Mayor Lori Lightfoot, Chicago police Superintendent David Brown and Cook County State’s Attorney Kim Foxx presented a united front Friday, announcing new strategies to prevent looting across the city days after back-and-forth criticism among the trio.
The mayor announced a five-point plan to protect businesses and better identify and respond to looting through analytics, additional police deployments and faster lockdowns in areas where businesses are being burglarized.
“What we experienced this week is simply not who we are as a city and we will never allow anyone to destroy the fabric of our city and our pride that we rightfully have as Chicagoans,” Lightfoot said. “And as your mayor, I simply will not allow that to happen.”
The city’s plan is based on five core strategies, Lightfoot said. Those include: enhanced use of technology through data and analytics, the rapid deployment of police officers to looting scenes, a faster approach to area-specific lockdowns, stronger community partnerships and robust legal action to hold looters accountable after their arrest.

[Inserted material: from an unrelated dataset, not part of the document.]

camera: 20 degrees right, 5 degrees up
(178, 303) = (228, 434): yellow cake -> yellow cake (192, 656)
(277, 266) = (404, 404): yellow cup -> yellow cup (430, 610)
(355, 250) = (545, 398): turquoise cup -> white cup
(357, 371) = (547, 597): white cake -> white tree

That plan also includes a new Chicago Police Department social media task force: a specialized 20-person unit focused on an around-the-clock review of open source social media activity to find planned looting before it happens.

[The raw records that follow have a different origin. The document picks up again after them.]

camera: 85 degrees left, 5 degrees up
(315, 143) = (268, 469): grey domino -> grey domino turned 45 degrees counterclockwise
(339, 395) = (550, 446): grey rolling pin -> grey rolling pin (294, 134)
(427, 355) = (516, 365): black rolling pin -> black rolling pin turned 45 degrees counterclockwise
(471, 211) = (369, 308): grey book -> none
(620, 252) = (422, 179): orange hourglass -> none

“This proactive monitoring will provide the crucial information our public safety agencies need in order to be aware of planned activity as early as possible and to enable them to respond quickly and appropriately,” she said.

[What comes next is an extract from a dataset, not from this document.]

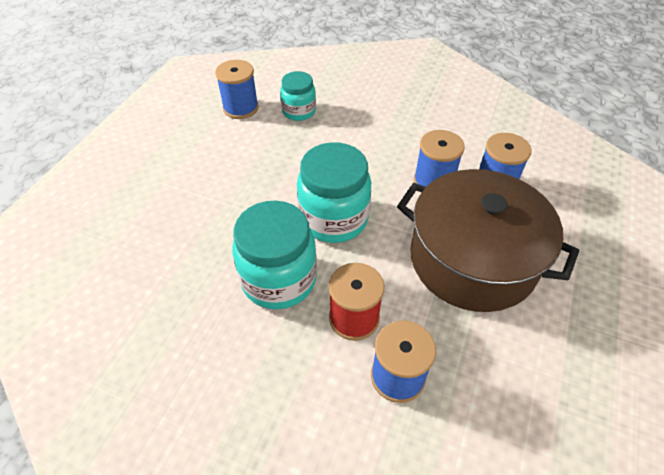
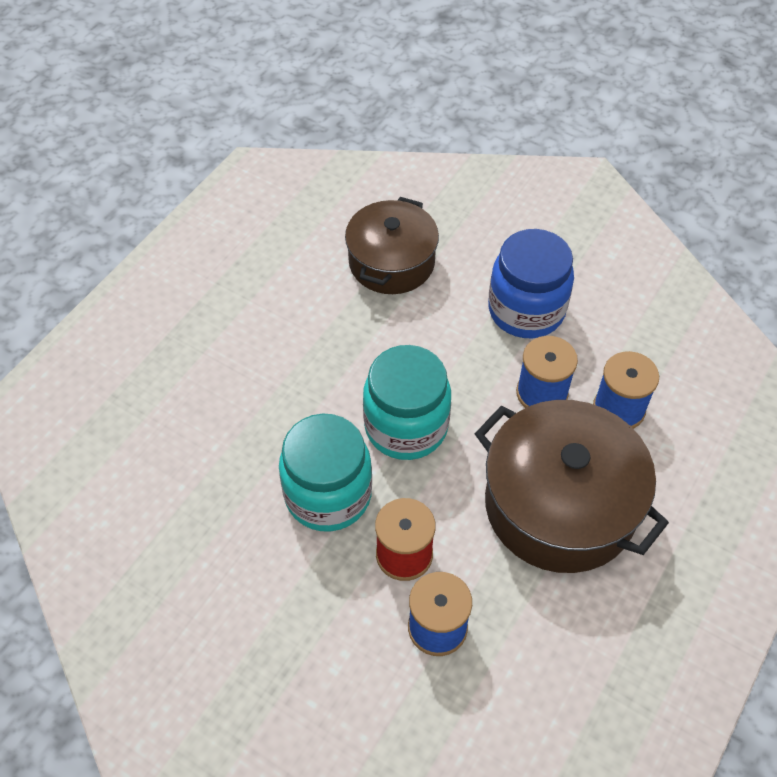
camera: 10 degrees right, 5 degrees up
(240, 108) = (317, 246): blue spool -> none
(299, 111) = (391, 262): turquoise jar -> brown pot
(406, 130) = (526, 310): none -> blue jar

While the plan is for “every part of our city,” Lightfoot said there is an emphasis on Chicago’s commercial corridors downtown and in neighborhoods.
The mayor’s announcement comes after much of Chicago awoke Monday to widespread reports of looting, which began when a caravan was organized on social media after a CPD officer shot and wounded a 20-year-old man Sunday in Englewood.
Police said that man shot at officers first, but those officers involved were not outfitted with body-worn cameras, so no video of the incident is available. On Friday, the mayor said the CPD will add 500 body worn cameras.
Lightfoot was joined by Brown, Foxx and others Friday in announcing the plans. The appearance comes just days after Lightfoot and Brown criticized the state’s attorney, saying that not enough is being done to hold those charged with crimes accountable.
After the Sunday looting, Brown again criticized Foxx, saying people were emboldened to break into businesses because they believed there “would be no consequences for their actions.” Foxx pushed back, calling the criticism “dishonest blame games” and on Friday said her office has charged out more than 300 felony cases stemming from looting between May 29 and June 16.
Foxx also said her office has approved felony charges in 42 of the 43 cases presented by Chicago police related to last weekend’s looting.
On Friday, Lightfoot said the looting had undermined residents’ sense of safety and certainty in the city, and it would require an all-hands-on-deck approach to fix that.
“We are united in collaborating and pooling our resources against this effort of criminal conduct to create chaos and fear in our city,” she said.
Nightly restrictions to limit downtown access will remain in place this weekend, including a partial closure of Lake Shore Drive, limited CTA train service and raised bridges.
More than 100 people were arrested, according to Brown, and 13 officers were injured during looting Sunday night and early Monday morning.
Brown on Thursday announced his department will use “all tactics necessary,” including deploying an additional 1,000 officers, to prevent looting this weekend. He said police will be prepared to block off streets or use spike strips and tow trucks to stop caravans of cars, which have been seen driving to multiple businesses and looting them.
The goal, he said, is to “send a message” to potential looters: “If you come downtown or to any one of our retail corridors in the neighborhoods of Chicago to loot, CPD is going to arrest you.”
“All parts of the criminal justice system must collaborate and work together to restore a sense of security in our city,” he said Friday. “Chicago is strong, and a beautiful city. Working together, we can keep it that way.”